If, in the early twentieth century, Jews and Muslims lived as neighbours and friends in the Karachi of India and later in Pakistan, there is rich documentation of similar amity between the two peoples half a world away, in Algeria. Joëlle Bahloul, in her book
The Architecture of Memory
, documents the Jewish-Muslim neighbourhood of her grandparents in eastern Algeria between 1937 and 1962.

Bahloul’s study centres on Dar-Refayil, a multi-family house in the historical city of Setif, where her maternal grandfather Moushi Sennousi’s Jewish family had lived with Muslims not as separate families, but as one extended group. In the city itself, Bahloul writes, there were no Jewish or Muslim quarters. Both Jews and Muslims lived in mixed neighbourhoods, based on their social status, not religion.

However, the Algerian city was not free of anti-Semitism. Bahloul writes that Setif was a walled city before the French arrived in the nineteenth century. With the breaking of the walls came the Christian negative attitude towards Jews: “Virulent anti-Semitism produced a profound separation between Jews and their Christian compatriots and forced the Jews back to their native origins alongside the Muslim population.… In the Jewish memories of Dar-Refayil, Christian anti-Semitism in Algeria of the time contrasts with the cordiality of their relationships with local Muslims.”
2

This is not to say that there were no tensions between the two communities, especially during the long and bitter struggle of the Algerian nationalists against France’s occupation, in which the Jewish community was viewed with suspicion because of its neutrality. Bahloul mentions a pogrom that broke out in the city of Constantine in the summer of 1934 in which twenty-five Jews died. Setif was again affected in early 1935, when rumours circulated that the policeman who had shot dead a local insurgent was Jewish. She writes of anti-Jewish slogans
being heard for the first time and of the distribution of an Arabic leaflet that told the Jews, “You were once our subjects.… We are asking you not to get involved in the current dispute between us and the colonial rulers.”

## [Data supplied]
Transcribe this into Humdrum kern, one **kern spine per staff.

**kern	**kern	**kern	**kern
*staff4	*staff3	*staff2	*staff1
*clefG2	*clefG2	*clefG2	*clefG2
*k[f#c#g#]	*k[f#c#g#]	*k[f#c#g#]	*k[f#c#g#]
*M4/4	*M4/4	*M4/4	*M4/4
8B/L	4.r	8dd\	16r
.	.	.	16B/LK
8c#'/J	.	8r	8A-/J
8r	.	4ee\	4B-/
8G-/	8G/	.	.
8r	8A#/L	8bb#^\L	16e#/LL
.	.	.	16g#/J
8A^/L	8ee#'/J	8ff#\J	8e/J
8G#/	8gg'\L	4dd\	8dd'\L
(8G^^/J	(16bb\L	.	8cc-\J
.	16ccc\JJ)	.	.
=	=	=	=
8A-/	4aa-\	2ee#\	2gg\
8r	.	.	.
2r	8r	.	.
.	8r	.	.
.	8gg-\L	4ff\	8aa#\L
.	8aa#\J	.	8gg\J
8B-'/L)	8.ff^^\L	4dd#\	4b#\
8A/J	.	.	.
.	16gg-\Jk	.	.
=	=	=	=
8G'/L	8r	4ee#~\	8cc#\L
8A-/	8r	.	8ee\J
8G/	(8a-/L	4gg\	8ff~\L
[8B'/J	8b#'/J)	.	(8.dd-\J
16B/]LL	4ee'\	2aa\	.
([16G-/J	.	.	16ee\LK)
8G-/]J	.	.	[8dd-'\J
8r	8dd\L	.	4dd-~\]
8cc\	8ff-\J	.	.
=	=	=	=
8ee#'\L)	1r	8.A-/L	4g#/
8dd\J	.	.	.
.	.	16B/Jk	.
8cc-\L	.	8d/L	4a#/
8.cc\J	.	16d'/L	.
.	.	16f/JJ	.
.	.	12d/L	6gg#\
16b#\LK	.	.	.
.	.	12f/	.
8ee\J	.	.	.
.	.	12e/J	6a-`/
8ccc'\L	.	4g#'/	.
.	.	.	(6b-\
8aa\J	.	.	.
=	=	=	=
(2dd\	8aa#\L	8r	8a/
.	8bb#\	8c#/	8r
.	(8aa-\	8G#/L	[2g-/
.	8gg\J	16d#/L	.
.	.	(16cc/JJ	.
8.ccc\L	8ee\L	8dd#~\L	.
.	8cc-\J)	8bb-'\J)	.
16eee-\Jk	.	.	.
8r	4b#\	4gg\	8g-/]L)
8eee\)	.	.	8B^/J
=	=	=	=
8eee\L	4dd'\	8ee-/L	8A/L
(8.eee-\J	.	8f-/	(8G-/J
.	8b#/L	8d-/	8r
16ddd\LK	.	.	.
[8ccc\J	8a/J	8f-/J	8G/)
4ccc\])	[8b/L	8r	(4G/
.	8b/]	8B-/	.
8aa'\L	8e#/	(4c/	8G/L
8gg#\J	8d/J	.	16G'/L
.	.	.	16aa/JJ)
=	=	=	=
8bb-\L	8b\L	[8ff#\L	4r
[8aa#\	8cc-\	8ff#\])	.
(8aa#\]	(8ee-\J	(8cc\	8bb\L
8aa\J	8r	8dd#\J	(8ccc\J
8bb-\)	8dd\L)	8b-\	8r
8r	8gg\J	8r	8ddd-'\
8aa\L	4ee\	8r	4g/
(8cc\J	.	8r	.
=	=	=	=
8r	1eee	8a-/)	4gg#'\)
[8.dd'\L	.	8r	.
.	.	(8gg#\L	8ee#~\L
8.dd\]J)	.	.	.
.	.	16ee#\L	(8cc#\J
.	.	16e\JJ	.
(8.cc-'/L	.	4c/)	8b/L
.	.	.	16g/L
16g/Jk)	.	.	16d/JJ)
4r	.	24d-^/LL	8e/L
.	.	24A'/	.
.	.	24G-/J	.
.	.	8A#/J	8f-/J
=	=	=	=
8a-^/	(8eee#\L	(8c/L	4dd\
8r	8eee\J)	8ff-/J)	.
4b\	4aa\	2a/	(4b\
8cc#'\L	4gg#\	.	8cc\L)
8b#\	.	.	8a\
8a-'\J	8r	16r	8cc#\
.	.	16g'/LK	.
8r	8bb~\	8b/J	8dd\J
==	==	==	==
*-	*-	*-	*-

## [Task set]
a) Translate into Spanish this sentence from the extract on Jews and Muslims in Algeria: "In the city itself, Bahloul writes, there were no Jewish or Muslim quarters."
b) Write the next few sentences of the extract on Jewish-Muslim relations in Algeria, picking up after its final sentence.

## [Exercise results]
a) En la propia ciudad, escribe Bahloul, no había barrios judíos ni musulmanes.

b)
In the 1950s, Israel had already been born, but the Jewish community of Setif still considered itself Algerian, not Israeli. Bahloul writes about one of the local boys, Guy, joining Dror, a Zionist group with socialist leanings. When he informs his father about his membership, his father slaps him. In Guy’s words, “For my father, Israel did not exist.” The Jews of Setif were not too gung-ho about Israel. For them, going to Israel meant never coming back, and this was the reaction of most Jews of the Arab world at the time.

The turning point, when Jews and Muslims began to part company, evidently came after the 1956 Arab-Israel war, when Algeria’s struggle for independence gained momentum. Within years, the Jews of Setif moved to Algiers; following independence in 1962, they and most of the country’s 140,000 Jews, who had been granted French citizenship in 1870, left for France. They had little choice: the Algerian Nationality Code of 1963 excluded non-Muslims from acquiring citizenship.

Still, about ten thousand Jews stayed back and lived in the cities until the 1990s, when the civil war and threats by jihadi militants finally forced them to emigrate. In 1994, the Algerian synagogue was abandoned when the last of the Jews fled the area after a nearly 2,600-year presence in the Maghreb.

The question that remains unanswered is this: What happened that changed the city of Peshawar from being home to Jews in a city of a million Muslims to a place where no Jew can be found today? How did Dar-Refayil, where Jew and Muslim had lived in the same household,
become a place where no Jews can survive? The knee-jerk answer in contemporary Muslim narrative is to point the finger at the state of Israel. That may partly be true, but I believe the innate hatred towards Jews in the Muslim world has a lot to do with the year 1973, when two events unfolded that changed the attitudes of many Muslims and shifted the balance of power in the Muslim world.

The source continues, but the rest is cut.